Pope Benedict XIV blamed 'growing secularism' in his eventual apology for clerical sex abuse.

ALL roads from Bishop John Magee's disgrace in Cork lead back to his glory days in Rome. More specifically, they lead to the Vatican and the popes there who often had a greater influence over this Republic than the governments elected to serve its citizens.

Bishop Magee served as a private secretary to three popes and cultivated many powerful and influential friends in the sacred heart of Roman Catholicism.

When it was time to leave the splendour of the Vatican and the cocoon of a city-state run by canon law he was rewarded with a promotion to bishop and the diocese of Cloyne.

It is impossible to know how seriously he took the authority of the elected government of this State, but he had no compunction about lying to one of its ministers.

Bishop Magee also deliberately misled another inquiry and his own advisers by offering one account of a meeting with a priest suspect to the Vatican and keeping another for diocesan files.

Reading the long report, it is clear that Bishop Magee appeared to barely pay lip service to civic authority in Ireland while prostrating himself to his superiors in the Vatican. The Irish hierarchy assured the government and its congregation that its new guidelines would safeguard Irish children.

But the Vatican decided the Irish church's much-trumpeted guidelines were nothing more than a study document -- yet everyone was shocked by the latest scandal in Cloyne.

One of the most depressing elements of yesterday's chronicle of church-assisted child abuse in Cork was that they occurred in the past decade.

The Justice Minister and the Children's Minister came out with action plans as soon as the report was published yesterday.

The previous government made similar noises after the Ferns Report in 2005 and the report from the Dublin diocese in 2009.

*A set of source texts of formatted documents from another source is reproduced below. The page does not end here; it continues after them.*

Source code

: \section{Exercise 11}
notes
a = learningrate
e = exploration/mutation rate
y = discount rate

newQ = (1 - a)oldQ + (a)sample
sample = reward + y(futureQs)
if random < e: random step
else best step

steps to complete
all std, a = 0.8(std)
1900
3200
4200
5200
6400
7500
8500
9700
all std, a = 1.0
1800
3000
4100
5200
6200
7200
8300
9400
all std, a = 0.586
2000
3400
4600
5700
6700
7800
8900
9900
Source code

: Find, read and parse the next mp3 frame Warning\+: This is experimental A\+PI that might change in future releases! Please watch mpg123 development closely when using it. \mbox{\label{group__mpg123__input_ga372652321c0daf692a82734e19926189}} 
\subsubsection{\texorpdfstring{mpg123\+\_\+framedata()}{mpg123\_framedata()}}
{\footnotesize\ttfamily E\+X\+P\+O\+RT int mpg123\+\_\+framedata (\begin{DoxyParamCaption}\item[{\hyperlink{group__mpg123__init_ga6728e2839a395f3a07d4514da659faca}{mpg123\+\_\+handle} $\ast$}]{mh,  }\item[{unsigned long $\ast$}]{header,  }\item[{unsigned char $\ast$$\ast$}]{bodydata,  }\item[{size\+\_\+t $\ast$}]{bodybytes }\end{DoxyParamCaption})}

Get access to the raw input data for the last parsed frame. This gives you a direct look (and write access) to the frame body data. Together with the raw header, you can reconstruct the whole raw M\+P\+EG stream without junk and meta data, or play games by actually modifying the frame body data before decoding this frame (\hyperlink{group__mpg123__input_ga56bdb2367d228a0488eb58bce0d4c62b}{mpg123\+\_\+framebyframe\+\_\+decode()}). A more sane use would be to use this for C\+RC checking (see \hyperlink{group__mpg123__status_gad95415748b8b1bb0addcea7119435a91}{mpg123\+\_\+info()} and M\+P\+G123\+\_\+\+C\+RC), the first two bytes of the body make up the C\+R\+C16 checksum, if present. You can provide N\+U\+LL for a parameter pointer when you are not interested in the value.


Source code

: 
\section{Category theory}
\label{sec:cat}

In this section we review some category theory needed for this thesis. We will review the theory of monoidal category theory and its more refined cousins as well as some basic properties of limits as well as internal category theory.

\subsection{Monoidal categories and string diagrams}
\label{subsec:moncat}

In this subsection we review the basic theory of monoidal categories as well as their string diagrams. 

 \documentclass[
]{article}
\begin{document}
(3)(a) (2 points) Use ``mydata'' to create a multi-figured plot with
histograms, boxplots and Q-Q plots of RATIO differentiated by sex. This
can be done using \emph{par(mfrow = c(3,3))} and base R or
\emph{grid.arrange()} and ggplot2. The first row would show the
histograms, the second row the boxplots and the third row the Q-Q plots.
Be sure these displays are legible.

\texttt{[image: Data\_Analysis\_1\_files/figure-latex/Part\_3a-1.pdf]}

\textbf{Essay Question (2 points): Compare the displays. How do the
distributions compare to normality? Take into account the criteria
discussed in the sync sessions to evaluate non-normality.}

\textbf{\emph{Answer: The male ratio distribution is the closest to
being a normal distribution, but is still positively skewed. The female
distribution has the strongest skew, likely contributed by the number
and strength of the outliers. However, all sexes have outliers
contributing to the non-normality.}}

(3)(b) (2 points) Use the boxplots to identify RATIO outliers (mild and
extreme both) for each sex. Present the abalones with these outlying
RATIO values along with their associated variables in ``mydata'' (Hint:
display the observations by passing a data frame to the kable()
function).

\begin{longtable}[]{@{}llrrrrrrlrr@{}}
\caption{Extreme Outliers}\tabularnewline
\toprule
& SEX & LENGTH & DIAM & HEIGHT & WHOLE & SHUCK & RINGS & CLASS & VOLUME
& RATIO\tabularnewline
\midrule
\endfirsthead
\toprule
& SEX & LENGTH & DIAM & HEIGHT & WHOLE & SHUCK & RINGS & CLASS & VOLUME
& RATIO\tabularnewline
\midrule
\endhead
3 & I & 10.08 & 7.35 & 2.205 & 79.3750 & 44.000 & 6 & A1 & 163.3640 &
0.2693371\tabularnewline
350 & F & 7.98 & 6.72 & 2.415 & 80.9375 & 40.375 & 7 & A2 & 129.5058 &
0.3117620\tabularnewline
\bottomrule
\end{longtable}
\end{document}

Catholic leaders appear shocked and trot out well-honed apologies and give assurances that sound like those given after the other scandals over the past generation.

After a long incubation, Pope Benedict wrote a letter blaming "growing secularisation" in his apology for clerical sex abuse. He also appeared to relegate the civil and criminal law we all recognise to "its own area of competence" while elevating the supremacy of canon law.

Venerable old clerics like Bishop Magee who served their formative years in Rome were always going to put canon law above any man-made legislation from an elected parliament.

Yesterday's report said the Bishop of Cloyne "detached himself" from the management of child sex abuse cases until three years ago. His reputation is now in tatters and the damage he has wreaked on the church to which he dedicated his life will live on long after he has departed.